Capitulation et droitisation d’un gouvernement aux promesses anti-libérales : la colère ou les désillusions des secteurs les plus pauvres au Pérou
Jusqu’à présent, les principaux opposants au gouvernement venaient des rangs de l’extrême-droite parlementaire, qui au travers de la procédure de destitution engagée contre le président Castillo, avaient tout fait pour tirer vers la droite le fragile gouvernement de Castillo, d’une telle force que jusqu’à présent, aucune mesure progressiste promise par le président ex-syndicaliste n’a été mise en place.
Cette rapide droitisation du gouvernement a mené le président à s’aligner sur des positions néolibérales en matière économique, abandonnant complètement ce qui devait être, selon les dires de Castillo, « un gouvernement de rupture avec l’ordre néolibéral » en plus de se poser en défenseur de la constitution de 1993 (constitution écrite et imposée par la dictature d’extrême droite d’Alberto Fujimori). L’agenda réactionnaire de l’extrême droite péruvienne s’est même imposé au sein de la majorité parlementaire, où une part significative des députés de la majorité présidentielle ont fini par voter des motions à l’initiative de l’extrême droite, afin de s’opposer aux politiques d’égalité de genre à l’école ou pour garantir le monopole privé de l’enseignement supérieur.
Cependant, cette fois-ci, les secteurs populaires appauvris par la profonde crise économique et les paysans ruinés par les politiques de libre-échange que Castillo a maintenues en place sont sortis pour protester.

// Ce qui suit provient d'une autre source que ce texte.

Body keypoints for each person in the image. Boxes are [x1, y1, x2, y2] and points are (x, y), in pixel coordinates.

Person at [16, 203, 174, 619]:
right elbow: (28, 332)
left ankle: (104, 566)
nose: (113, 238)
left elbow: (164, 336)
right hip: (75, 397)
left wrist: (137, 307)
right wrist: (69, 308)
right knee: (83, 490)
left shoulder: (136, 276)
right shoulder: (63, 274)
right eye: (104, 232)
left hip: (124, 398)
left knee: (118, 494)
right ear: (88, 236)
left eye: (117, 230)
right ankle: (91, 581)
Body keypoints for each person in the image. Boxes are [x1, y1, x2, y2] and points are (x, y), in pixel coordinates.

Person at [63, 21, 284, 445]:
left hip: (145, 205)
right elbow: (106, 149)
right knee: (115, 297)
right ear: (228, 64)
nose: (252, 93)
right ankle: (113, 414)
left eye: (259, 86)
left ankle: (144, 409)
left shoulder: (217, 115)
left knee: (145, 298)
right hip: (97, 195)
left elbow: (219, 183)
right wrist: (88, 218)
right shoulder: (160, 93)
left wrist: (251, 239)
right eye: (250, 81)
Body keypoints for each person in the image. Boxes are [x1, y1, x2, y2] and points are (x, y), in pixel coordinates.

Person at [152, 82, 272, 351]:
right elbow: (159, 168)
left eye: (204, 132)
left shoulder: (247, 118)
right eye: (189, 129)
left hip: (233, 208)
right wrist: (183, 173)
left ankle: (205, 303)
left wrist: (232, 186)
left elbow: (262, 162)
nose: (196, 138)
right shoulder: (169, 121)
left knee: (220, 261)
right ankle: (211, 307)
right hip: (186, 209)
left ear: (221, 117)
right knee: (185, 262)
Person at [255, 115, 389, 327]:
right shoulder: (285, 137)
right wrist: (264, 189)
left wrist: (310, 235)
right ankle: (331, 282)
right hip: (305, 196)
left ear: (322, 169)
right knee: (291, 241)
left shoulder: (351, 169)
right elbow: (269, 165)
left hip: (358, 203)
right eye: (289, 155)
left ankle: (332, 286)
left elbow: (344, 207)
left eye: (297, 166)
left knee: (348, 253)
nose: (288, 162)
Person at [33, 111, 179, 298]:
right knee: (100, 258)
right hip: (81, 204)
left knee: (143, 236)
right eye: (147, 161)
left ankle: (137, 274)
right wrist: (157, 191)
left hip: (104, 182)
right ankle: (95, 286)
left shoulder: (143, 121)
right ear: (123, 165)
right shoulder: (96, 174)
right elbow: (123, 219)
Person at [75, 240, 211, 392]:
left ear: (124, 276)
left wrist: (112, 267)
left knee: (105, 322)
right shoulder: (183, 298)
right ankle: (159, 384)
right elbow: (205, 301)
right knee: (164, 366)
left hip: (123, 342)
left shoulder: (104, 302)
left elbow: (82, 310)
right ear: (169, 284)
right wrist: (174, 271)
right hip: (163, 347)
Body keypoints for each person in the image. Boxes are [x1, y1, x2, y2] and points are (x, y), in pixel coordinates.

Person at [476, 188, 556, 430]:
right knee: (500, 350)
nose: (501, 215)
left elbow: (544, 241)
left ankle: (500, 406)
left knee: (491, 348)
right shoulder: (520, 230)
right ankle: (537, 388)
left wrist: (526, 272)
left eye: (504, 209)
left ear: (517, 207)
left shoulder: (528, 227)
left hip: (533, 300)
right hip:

Cette nouvelle donnée marque un approfondissement dans la crise sociale et politique traversée par le Pérou car les secteurs qui ont principalement manifesté cette fois-ci venaient des hauts plateaux centraux et plus précisément de la région de Huancayo, qui est l’une des régions où Pedro Castillo a paradoxalement gagné lors des dernières élections avec 64 088 voix, soit 22,398% des votes valides, ce qui lui a permis de se positionner en première place dans la région.
Dans la région de Huancayo, le parti politique Perú Libre a également été fondé en 2008, et c’est ce parti qui a porté Pedro Castillo au siège présidentiel. Se revendiquant de la gauche réformiste, son leader et fondateur Vladimir Cerrón se définit ouvertement comme un partisan du régime de Poutine et de l’expérience stalinienne. Face à la profonde crise que traverse la gauche péruvienne, cette organisation est parvenue à se positionner au sein du gouvernement régional de Junín pendant deux périodes, sous la direction de son fondateur, Vladimir Cerrón (2011 et 2019). Toutefois, sept mois après le début de son second mandat, Cerrón est suspendu de ses fonctions en raison d’accusations de corruption. Il est d’ailleurs l’un des principaux promoteurs de l’unité avec la bourgeoisie nationale et d’un supposé « secteur commercial étranger responsable ». Cette politique néfaste, que le gouvernement Castillo soutient et tente de mettre en œuvre, a conduit l’exécutif à tenter de se réconcilier avec les grands capitalistes, auxquels le président, a jusqu’ici donné toutes les garanties institutionnelles pour qu’ils continuent à augmenter leurs profits au prix de la violation des droits de la classe ouvrière et des secteurs populaires les plus appauvris.